(Data records)
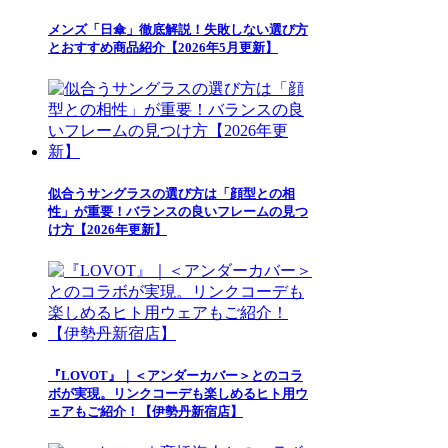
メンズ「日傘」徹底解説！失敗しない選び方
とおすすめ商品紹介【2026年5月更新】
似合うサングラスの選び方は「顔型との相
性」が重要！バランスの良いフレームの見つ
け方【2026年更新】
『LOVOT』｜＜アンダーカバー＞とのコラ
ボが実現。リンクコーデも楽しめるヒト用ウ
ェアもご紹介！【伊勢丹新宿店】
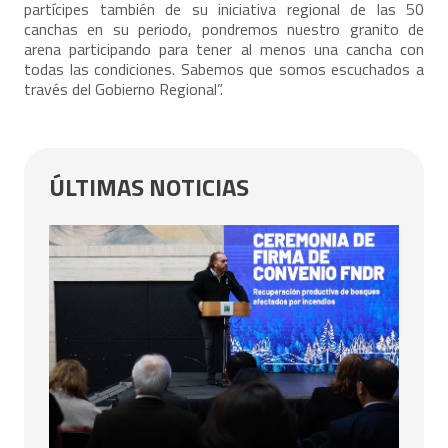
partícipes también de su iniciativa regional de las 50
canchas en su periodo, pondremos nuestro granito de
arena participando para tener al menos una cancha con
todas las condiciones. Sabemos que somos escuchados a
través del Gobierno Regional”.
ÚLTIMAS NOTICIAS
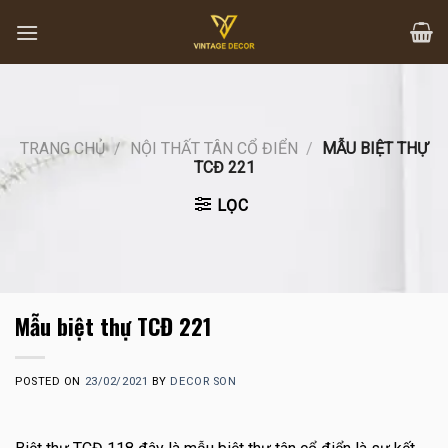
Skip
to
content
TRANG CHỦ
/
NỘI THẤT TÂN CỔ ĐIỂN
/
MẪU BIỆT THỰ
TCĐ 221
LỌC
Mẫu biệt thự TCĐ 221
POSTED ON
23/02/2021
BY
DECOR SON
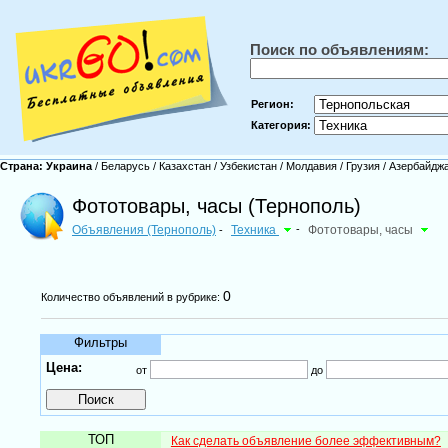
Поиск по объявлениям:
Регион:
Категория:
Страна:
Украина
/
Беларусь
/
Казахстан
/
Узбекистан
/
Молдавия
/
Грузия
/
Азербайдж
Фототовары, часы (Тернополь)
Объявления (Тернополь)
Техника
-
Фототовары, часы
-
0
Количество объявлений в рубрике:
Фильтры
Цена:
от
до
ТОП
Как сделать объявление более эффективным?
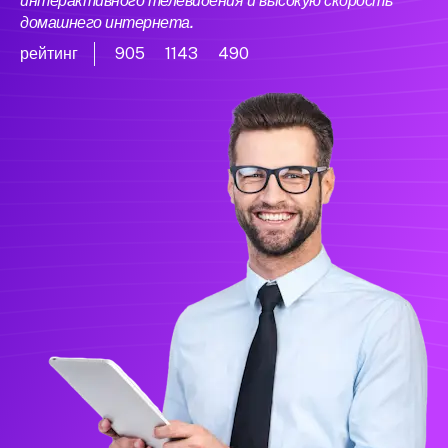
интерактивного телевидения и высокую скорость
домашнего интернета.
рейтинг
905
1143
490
(End Data records)
(Data records)
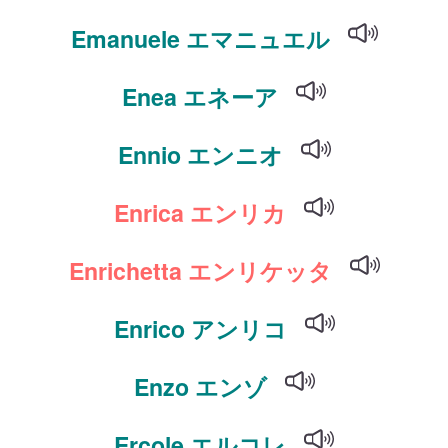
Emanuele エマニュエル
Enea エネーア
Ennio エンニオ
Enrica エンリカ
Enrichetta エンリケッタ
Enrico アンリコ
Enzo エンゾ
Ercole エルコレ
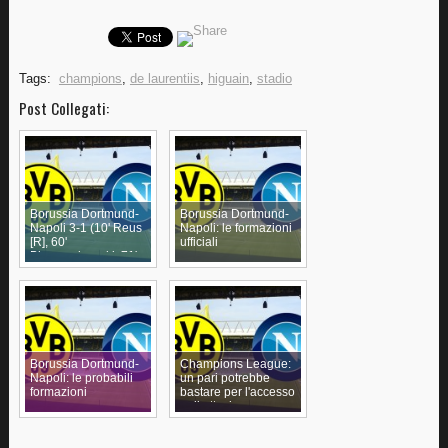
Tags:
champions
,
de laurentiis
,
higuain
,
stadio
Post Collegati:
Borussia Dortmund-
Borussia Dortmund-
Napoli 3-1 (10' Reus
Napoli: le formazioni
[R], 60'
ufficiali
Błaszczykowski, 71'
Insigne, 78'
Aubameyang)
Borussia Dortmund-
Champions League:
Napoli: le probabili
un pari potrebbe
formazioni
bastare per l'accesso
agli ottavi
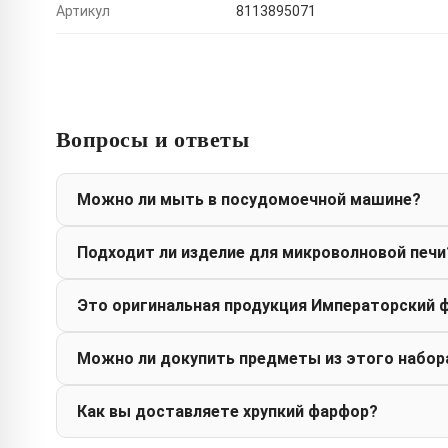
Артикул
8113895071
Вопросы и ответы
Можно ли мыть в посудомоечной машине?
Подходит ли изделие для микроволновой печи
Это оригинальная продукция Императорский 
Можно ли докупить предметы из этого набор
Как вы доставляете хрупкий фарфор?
(End Data records)
(Data records)
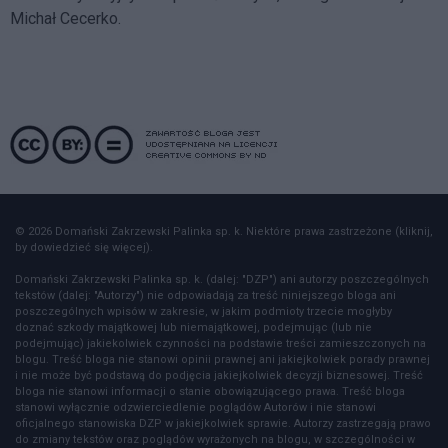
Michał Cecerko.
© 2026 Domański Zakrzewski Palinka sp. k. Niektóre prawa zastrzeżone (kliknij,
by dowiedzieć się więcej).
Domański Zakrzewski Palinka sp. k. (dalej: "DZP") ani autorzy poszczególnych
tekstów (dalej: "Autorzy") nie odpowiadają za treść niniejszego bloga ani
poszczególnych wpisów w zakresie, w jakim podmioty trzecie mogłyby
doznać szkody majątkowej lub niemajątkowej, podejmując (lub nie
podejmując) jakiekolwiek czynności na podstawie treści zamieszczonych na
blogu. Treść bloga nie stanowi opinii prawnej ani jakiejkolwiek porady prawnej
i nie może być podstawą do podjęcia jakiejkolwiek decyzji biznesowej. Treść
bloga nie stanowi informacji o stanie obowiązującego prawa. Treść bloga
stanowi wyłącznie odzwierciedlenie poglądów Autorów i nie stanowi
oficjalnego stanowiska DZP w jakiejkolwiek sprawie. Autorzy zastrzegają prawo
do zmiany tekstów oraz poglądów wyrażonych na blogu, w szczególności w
(End Data records)
**The problem:**
Display each line of the data where "tekstów" occurs.

**Finished task:**
tekstów (dalej: "Autorzy") nie odpowiadają za treść niniejszego bloga ani
do zmiany tekstów oraz poglądów wyrażonych na blogu, w szczególności w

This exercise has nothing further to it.